## Problem to work on
Among the entries below, find each line with "งเทพมหานคร" and show it.

(Extracted page text data)
....

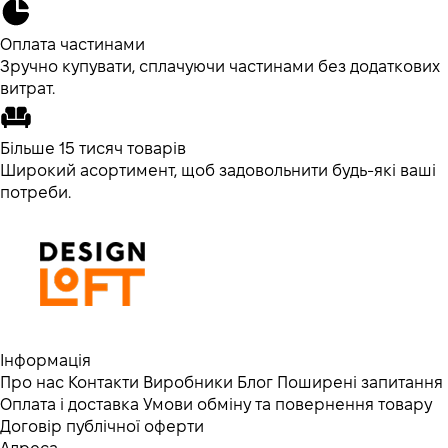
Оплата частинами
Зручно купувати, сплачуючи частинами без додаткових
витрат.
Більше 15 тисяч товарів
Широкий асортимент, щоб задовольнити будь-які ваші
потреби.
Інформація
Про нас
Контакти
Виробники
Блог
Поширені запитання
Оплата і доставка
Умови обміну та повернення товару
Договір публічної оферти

....

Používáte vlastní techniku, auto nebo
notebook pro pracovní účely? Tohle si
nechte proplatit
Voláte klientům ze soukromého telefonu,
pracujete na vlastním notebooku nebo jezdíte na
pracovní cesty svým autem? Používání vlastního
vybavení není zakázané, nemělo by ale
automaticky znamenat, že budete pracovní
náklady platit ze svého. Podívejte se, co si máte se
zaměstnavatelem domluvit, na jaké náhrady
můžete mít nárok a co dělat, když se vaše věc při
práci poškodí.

....

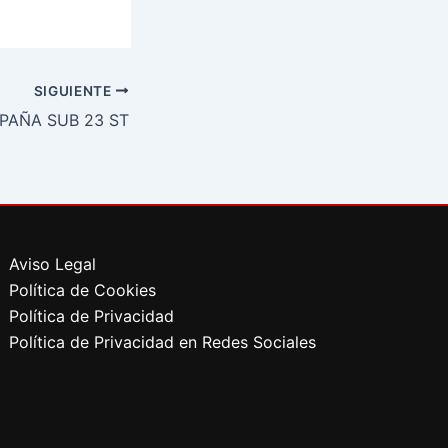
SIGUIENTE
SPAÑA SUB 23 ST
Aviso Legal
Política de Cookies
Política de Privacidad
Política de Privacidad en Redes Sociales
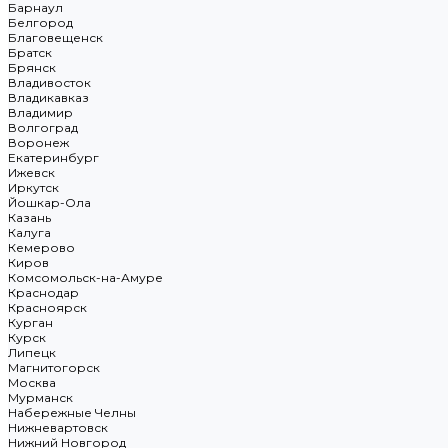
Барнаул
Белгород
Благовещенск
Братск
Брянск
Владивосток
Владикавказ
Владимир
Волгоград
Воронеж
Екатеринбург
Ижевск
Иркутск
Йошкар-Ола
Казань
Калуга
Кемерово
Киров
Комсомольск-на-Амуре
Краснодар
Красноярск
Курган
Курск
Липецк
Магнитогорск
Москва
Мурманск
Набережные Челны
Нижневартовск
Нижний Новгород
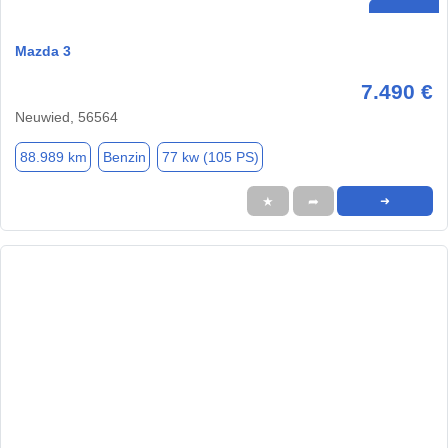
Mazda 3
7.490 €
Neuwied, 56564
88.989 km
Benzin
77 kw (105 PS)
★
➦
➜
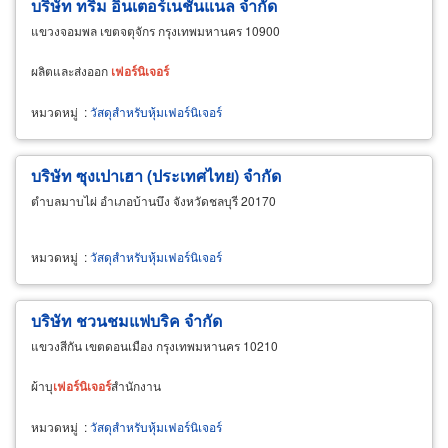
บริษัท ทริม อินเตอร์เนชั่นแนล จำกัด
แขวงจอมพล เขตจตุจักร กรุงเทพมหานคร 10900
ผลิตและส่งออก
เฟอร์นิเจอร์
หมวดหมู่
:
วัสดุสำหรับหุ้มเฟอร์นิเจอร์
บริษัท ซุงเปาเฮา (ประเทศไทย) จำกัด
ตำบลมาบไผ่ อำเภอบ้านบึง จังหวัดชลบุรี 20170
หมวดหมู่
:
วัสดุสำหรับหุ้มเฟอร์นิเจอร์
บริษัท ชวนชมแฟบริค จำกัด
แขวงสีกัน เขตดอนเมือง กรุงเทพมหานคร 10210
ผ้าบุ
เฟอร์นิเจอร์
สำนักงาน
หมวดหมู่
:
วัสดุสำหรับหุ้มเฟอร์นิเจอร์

....

## Result below
แขวงจอมพล เขตจตุจักร กรุงเทพมหานคร 10900
แขวงสีกัน เขตดอนเมือง กรุงเทพมหานคร 10210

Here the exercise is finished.